Committee investigators also traced the money Trump and his allies raised from small donors by stoking election fraud fears, which they said totaled more than $250 million.

And while the money was billed as going to "The Official Election Defense Fund," two Trump campaign staffers testified that the fund did not actually exist and was just a "marketing" tactic. Instead, investigators said most of the money went to Trump's new super PAC and was not spent on "election defense."

In his testimony, Bill Stepien, Trump’s 2020 campaign manager — who withdrew from participating at Monday's hearing in-person because his wife went into labor — said he and a group of other senior aides gathered outside the Oval Office on Election Night to essentially try to talk Trump down from his conspiracy theories.

Stepien said as votes were being counted, it became clear to aides with the president that night that Trump’s chances of victory were “very very bleak.”

"We told him, the group that went over there...chances for success at this point and then we pegged it at, 5, maybe, maybe, 10 percent based on recounts...[and] realistic legal challenges,” Stepien said.
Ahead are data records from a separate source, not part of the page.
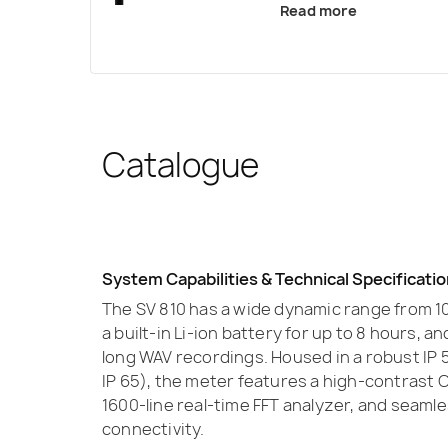
Read more
Catalogue
System Capabilities & Technical Specificati
The SV 810 has a wide dynamic range from 10
a built-in Li-ion battery for up to 8 hours, 
long WAV recordings. Housed in a robust IP 
IP 65), the meter features a high-contrast O
1600-line real-time FFT analyzer, and seam
connectivity.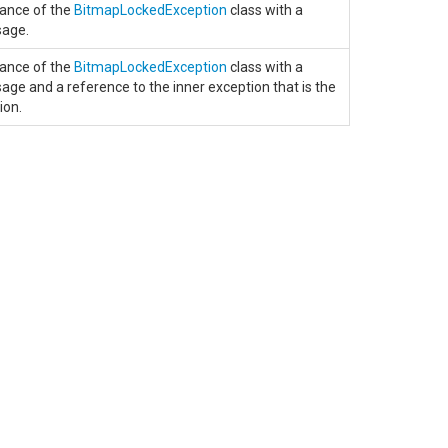
stance of the
BitmapLockedException
class with a
sage.
stance of the
BitmapLockedException
class with a
age and a reference to the inner exception that is the
ion.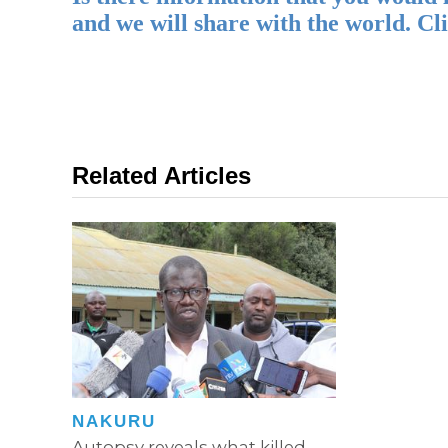
and we will share with the world. Cl
Related Articles
NAKURU
Autopsy reveals what killed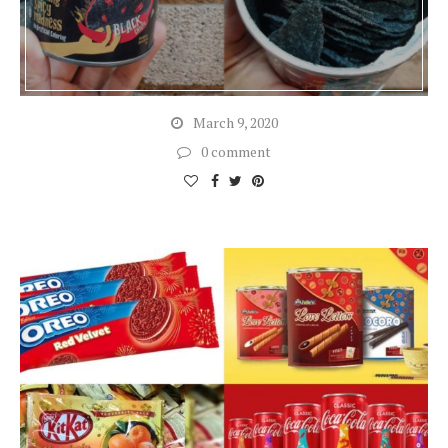
March 9, 2020
0 comment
“My recommendation was to say that votes were still being counted. It’s too early to tell," Stepien continued. “The President disagreed with that. ... I don’t recall the particular words. He thought I was wrong, he told me so, and that they were going to go in a different direction."

Stepien — who entered national politics working on former President George W. Bush's 2004 re-election campaign and then was a top aide to former New Jersey Gov. Chris Christie — remains aligned with the Trump-wing of the GOP. His political consulting firm is currently advising a conservative candidate in Wyoming’s August GOP primary trying to oust Republican Rep. Liz Cheney, who has broken with her party to become perhaps the most visible face of the Jan. 6 committee’s work.
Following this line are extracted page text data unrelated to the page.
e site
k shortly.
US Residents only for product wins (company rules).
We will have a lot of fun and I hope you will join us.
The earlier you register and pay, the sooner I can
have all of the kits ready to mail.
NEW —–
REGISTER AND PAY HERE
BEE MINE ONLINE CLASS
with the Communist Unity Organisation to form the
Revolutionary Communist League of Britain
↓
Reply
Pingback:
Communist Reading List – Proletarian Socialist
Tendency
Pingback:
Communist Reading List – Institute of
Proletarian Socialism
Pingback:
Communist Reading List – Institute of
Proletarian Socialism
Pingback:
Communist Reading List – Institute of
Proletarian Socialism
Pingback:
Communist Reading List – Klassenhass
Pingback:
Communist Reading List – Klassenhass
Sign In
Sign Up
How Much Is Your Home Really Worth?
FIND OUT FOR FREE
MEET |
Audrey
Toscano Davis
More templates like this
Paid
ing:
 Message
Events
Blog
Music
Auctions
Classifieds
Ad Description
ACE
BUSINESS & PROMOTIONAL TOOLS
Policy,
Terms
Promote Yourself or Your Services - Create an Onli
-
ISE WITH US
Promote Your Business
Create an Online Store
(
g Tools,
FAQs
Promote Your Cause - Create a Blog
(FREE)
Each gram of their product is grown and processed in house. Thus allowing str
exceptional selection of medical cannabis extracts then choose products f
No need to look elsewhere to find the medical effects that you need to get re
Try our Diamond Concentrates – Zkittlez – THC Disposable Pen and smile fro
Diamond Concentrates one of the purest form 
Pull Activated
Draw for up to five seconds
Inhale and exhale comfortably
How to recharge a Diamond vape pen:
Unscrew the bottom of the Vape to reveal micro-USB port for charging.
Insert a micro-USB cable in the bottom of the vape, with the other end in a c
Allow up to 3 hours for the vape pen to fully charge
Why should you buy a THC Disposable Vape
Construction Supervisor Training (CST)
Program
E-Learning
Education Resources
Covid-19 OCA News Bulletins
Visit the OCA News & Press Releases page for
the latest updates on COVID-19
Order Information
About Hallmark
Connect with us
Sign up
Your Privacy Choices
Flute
Stepien and other aides said Giuliani, the former New York City Mayor, arrived and began to push Trump to declare the election stolen.  

“The mayor was definitely intoxicated,” said Trump senior adviser Jason Miller, who remains in Trump's orbit. “There were suggestions by, I believe it was Mayor Giuliani, to go and declare victory and say that we’d won outright.”

Robert Costello, an attorney for Giuliani, told NBC News: “Mayor Giuliani denies that he was intoxicated and denies that he was drinking at all, and he suggests that you talk to other people who were there.”

Costello added that in Giuliani’s nearly eight-hour interview with the committee, no one asked him any questions about this.

In court, Trump’s campaign lost 61 cases and won only a single minor one, which did not affect the vote count for either candidate.

"They did have their day in court," Ben Ginsberg, perhaps the country’s foremost Republican election attorney, told committee members. "In no instance did the court find that the charges of fraud were real."

Trump responded at length Monday evening in a 12-page statement blasting the Jan. 6 committee and repeating many of his election lies and conspiracy theories. He did not go after any of the witnesses whose testimony was showcased on Monday.

The first hearing was held in prime-time Thursday and drew about 20 million viewers.

The next hearing, scheduled for Wednesday morning, will focus on Trump's attempt to “corrupt the Department of Justice” and state election officials. A fourth hearing, set for Thursday afternoon, will focus on Trump’s efforts to pressure Vice President Mike Pence against certifying the results of the election on Jan. 6.

Later hearings will focus on what Trump did on Jan. 6 itself.